PS. I have a rudimentary knowledge of functions. All I know is that a function is such that corresponding to each independent variable, there is only 1 value of the dependent variable. The reason I thought $y$ was the independent variable in $y^2=4ax$ was because corresponding to any value of $y$, there is only one possible value of $x$. Kindly correct me if I am wrong. Thanks once again

The thing is, when you are looking for the slope of the tangent line in the x-y plane, you need to find $\frac{dy}{dx}.$ Thus, you cannot conclude that $y$ is the independent variable - the independent variable is still $x,$ even if the function is not one-to-one. Using calculus and differentiating with respect to $x,$ we have the following:

$y^2 = 4ax$

$2y * \frac{dy}{dx} = 4a$

$\frac{dy}{dx} = \frac{2a}{y}.$

When $y = y_{1},$ we have $\boxed{\frac{2a}{y_{1}}}.$

Notice, in general, the slope of tangent to the curve $y=f(x)$ is $\frac{dy}{dx}$ & usually, $y$ is treated as a dependent variable & $x$ as independent variable in XY-plane.

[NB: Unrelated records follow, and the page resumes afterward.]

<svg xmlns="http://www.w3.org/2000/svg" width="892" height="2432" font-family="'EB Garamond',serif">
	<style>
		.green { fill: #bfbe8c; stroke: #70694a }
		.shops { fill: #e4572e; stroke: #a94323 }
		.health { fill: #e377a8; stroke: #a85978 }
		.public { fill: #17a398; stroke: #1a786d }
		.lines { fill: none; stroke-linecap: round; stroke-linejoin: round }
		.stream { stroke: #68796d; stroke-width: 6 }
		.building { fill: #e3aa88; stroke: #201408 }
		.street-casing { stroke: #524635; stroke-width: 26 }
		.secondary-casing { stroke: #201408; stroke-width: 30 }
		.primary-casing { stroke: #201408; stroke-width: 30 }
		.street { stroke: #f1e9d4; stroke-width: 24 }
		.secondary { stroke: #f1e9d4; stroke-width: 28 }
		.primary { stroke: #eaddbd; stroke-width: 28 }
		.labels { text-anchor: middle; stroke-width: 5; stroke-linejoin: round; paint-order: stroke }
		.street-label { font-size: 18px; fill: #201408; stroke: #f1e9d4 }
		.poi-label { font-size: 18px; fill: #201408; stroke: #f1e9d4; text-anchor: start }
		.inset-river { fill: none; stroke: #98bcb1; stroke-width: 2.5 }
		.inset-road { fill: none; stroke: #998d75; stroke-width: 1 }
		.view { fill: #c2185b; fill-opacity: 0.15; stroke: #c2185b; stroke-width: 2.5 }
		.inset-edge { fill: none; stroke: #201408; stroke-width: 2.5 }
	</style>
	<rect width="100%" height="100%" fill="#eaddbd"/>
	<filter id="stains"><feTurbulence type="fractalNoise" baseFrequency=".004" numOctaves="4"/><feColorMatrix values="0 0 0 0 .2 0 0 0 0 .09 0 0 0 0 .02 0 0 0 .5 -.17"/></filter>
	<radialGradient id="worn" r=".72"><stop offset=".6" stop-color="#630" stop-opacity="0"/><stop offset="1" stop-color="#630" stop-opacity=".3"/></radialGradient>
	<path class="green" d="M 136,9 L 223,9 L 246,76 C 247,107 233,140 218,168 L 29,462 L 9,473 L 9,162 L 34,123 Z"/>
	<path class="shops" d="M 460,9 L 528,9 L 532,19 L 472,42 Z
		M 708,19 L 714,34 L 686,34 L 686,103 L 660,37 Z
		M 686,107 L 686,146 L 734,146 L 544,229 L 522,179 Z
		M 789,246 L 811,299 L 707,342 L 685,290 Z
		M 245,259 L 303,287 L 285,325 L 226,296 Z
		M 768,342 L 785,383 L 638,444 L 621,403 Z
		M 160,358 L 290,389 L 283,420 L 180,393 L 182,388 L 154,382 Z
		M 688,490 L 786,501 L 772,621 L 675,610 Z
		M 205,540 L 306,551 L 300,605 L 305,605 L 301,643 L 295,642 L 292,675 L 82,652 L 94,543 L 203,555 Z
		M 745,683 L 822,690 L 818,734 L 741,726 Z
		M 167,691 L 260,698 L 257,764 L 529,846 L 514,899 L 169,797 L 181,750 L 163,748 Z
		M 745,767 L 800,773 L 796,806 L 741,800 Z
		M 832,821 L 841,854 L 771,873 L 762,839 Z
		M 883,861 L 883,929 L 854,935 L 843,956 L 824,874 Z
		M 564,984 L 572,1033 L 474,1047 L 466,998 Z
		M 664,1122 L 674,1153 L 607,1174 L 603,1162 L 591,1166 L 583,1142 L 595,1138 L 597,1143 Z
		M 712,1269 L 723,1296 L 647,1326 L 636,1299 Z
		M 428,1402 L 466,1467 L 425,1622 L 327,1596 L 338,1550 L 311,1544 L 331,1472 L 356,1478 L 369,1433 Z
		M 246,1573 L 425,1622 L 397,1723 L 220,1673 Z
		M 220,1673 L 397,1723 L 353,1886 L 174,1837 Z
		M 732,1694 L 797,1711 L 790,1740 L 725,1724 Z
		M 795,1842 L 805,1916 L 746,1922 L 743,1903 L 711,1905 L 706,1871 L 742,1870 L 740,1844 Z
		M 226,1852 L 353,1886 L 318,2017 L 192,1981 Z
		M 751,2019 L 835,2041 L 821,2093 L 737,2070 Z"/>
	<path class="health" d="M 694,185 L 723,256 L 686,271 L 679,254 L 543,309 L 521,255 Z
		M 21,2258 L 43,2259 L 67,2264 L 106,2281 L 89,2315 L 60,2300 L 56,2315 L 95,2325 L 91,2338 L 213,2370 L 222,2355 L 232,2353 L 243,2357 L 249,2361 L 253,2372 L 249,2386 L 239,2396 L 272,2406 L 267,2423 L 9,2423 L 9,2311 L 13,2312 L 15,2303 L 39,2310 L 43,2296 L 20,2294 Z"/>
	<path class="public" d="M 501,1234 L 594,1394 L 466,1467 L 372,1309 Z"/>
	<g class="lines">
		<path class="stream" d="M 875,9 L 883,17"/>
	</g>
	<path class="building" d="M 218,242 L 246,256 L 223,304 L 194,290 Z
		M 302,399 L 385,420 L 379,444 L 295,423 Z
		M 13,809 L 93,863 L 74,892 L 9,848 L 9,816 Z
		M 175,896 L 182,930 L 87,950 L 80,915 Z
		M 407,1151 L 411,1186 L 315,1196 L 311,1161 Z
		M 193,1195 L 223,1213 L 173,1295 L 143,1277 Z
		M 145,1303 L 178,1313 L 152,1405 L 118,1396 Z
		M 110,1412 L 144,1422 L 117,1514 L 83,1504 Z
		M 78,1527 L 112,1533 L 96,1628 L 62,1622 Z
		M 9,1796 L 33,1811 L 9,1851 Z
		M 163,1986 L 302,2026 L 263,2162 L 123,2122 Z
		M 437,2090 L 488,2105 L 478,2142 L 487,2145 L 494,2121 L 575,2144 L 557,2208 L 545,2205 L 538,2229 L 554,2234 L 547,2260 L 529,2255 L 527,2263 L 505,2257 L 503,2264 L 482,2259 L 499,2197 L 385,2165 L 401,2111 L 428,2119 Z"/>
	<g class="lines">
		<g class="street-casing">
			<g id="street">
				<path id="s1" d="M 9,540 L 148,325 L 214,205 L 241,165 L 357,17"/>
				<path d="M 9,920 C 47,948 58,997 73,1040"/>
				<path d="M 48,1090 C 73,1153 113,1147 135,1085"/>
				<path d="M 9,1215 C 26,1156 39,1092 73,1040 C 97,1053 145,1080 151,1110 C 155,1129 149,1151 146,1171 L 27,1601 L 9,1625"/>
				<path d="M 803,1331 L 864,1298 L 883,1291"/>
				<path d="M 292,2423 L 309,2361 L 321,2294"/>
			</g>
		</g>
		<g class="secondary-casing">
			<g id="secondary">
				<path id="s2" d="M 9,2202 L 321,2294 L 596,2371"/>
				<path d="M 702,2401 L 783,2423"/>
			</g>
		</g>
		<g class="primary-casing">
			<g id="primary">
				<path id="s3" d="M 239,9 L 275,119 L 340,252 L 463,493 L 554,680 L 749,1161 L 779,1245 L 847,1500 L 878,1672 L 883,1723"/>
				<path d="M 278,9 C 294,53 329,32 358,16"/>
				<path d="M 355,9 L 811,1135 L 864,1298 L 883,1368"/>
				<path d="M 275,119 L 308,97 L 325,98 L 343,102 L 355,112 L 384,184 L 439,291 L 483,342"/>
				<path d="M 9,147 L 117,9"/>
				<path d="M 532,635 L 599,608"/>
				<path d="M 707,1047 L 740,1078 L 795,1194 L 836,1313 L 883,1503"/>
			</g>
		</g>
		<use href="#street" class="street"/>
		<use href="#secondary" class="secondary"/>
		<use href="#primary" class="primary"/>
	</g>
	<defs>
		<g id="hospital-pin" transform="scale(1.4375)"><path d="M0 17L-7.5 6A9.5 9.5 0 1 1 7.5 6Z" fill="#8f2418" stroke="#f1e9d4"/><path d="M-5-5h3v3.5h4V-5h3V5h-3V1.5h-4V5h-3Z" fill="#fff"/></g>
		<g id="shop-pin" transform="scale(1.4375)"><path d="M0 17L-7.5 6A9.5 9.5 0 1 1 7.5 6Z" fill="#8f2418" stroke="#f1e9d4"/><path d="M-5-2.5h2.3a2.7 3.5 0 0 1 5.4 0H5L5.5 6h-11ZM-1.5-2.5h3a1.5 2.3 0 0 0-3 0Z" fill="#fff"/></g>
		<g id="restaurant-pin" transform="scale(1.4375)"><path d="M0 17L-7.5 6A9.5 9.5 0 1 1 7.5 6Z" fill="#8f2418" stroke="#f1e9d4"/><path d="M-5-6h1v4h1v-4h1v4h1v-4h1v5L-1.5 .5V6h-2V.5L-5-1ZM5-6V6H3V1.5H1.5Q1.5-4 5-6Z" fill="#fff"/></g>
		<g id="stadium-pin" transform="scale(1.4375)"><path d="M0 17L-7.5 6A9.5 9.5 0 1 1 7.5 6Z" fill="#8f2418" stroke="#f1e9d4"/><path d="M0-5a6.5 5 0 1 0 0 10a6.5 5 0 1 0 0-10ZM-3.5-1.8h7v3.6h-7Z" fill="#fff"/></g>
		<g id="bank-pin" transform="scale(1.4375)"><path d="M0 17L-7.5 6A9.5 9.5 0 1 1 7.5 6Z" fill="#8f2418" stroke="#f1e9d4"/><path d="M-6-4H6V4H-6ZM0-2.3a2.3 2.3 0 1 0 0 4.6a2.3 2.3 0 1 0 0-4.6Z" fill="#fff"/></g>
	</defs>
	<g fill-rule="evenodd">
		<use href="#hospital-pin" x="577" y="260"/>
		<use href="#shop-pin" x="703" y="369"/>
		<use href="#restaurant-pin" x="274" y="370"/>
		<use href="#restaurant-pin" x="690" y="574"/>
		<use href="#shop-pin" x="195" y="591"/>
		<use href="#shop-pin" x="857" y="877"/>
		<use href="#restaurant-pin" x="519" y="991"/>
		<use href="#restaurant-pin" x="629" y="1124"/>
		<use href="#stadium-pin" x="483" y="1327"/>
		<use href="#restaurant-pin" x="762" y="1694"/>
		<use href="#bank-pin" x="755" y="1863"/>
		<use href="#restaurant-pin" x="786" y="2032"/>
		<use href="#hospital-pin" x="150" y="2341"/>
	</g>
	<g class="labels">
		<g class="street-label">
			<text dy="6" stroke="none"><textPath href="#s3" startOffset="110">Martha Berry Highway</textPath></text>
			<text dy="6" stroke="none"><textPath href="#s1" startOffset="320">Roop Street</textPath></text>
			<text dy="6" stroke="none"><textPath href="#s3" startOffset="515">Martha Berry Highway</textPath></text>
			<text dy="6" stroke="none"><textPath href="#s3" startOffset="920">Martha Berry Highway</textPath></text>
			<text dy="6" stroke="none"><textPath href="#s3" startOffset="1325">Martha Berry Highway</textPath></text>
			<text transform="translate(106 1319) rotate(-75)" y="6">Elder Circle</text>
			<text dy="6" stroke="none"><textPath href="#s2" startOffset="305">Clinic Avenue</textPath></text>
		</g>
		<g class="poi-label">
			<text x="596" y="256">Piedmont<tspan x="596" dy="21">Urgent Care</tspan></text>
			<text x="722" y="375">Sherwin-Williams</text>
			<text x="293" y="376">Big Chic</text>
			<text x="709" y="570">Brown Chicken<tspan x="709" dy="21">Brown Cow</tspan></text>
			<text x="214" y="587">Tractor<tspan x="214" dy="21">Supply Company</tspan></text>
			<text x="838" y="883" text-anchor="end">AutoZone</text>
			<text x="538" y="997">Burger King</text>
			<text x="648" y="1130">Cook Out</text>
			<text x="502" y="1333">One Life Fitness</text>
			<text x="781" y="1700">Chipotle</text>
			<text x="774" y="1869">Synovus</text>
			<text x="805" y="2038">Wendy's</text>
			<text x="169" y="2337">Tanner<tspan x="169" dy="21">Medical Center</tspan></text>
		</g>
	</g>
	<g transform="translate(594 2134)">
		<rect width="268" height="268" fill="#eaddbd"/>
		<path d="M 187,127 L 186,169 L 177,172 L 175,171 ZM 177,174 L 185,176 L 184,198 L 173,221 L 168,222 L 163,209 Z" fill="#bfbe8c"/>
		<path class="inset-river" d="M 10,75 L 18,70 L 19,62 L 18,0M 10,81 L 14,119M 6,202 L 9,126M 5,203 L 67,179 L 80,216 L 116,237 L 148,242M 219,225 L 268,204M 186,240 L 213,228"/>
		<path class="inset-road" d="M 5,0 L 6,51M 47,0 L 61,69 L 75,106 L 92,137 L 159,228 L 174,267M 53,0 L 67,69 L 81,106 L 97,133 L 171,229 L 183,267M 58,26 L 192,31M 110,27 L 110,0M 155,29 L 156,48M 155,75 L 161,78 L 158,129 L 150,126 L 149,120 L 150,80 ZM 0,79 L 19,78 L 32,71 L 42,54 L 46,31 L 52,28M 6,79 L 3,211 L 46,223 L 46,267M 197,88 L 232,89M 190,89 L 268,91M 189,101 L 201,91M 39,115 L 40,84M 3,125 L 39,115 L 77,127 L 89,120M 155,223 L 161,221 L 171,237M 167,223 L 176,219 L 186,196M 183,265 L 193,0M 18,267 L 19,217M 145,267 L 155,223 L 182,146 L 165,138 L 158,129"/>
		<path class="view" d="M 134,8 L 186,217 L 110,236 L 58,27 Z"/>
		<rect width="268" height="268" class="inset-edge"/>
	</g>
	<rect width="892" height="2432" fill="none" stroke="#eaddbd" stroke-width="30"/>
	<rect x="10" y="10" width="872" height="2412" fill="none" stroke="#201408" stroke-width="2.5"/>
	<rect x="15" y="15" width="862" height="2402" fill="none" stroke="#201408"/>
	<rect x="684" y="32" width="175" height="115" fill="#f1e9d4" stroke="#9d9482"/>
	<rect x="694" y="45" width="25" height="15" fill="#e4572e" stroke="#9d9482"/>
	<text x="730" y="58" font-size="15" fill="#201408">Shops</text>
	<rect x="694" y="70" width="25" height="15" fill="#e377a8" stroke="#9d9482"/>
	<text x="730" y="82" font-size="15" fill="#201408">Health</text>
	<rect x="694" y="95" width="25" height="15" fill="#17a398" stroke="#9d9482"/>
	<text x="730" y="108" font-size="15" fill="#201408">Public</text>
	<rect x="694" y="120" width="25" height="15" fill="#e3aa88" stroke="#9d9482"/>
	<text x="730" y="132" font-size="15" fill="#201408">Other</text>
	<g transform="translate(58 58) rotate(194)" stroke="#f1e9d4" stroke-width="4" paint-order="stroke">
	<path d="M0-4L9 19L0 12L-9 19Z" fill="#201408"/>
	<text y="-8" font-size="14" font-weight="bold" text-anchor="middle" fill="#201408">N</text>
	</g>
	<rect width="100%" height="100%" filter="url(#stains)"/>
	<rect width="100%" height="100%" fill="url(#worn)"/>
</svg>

For the slope of tangent to the curve: $y=f(x)$, one should find $\frac{dy}{dx}$ not $\frac{dx}{dy}$

Now, for the given equation of parabola $y^2=4ax$, $y$ is dependent variable while $x$ is independent variable, hence the slope of tangent to the parabola: $y^2=4ax$ is given by differentiating w.r.t. $x$ as follows $$\frac{d}{dx}(y^2)=\frac{d}{dx}(4ax)$$ $$2y\frac{dy}{dx}=4a$$ $$\frac{dy}{dx}=\frac{2a}{y}$$ for the point $(x_1. y_1)$, the slope of tangent is

$$\left[\frac{dy}{dx}\right]_{(x_1, y_1)}=\frac{2a}{y_1}$$

• Thanks for your response. Could you please elaborate on why $y$ is the dependent variable in $y^2=4ax$? How exactly do we define/defferentiate between the dependent and independent variables? I couldn't understand this part. – Better World Jan 10 '16 at 20:29
• Alright, notice for any given curve $y=f(x)$ in the XY-plane, generally, $y$ is treated as dependent variable while $x$ is treated as independent variable. For $y^2=4ax\iff y=\pm\sqrt{4ax}\implies y=f(x)$ i.e. $y$ can be explicitly expressed as a function of $x$ – Harish Chandra Rajpoot Jan 10 '16 at 20:32

If $4 a y = x^2, dy/dx = x/(2a)$ what you say is correct. (i.e., when x is independent variable and y is dependent).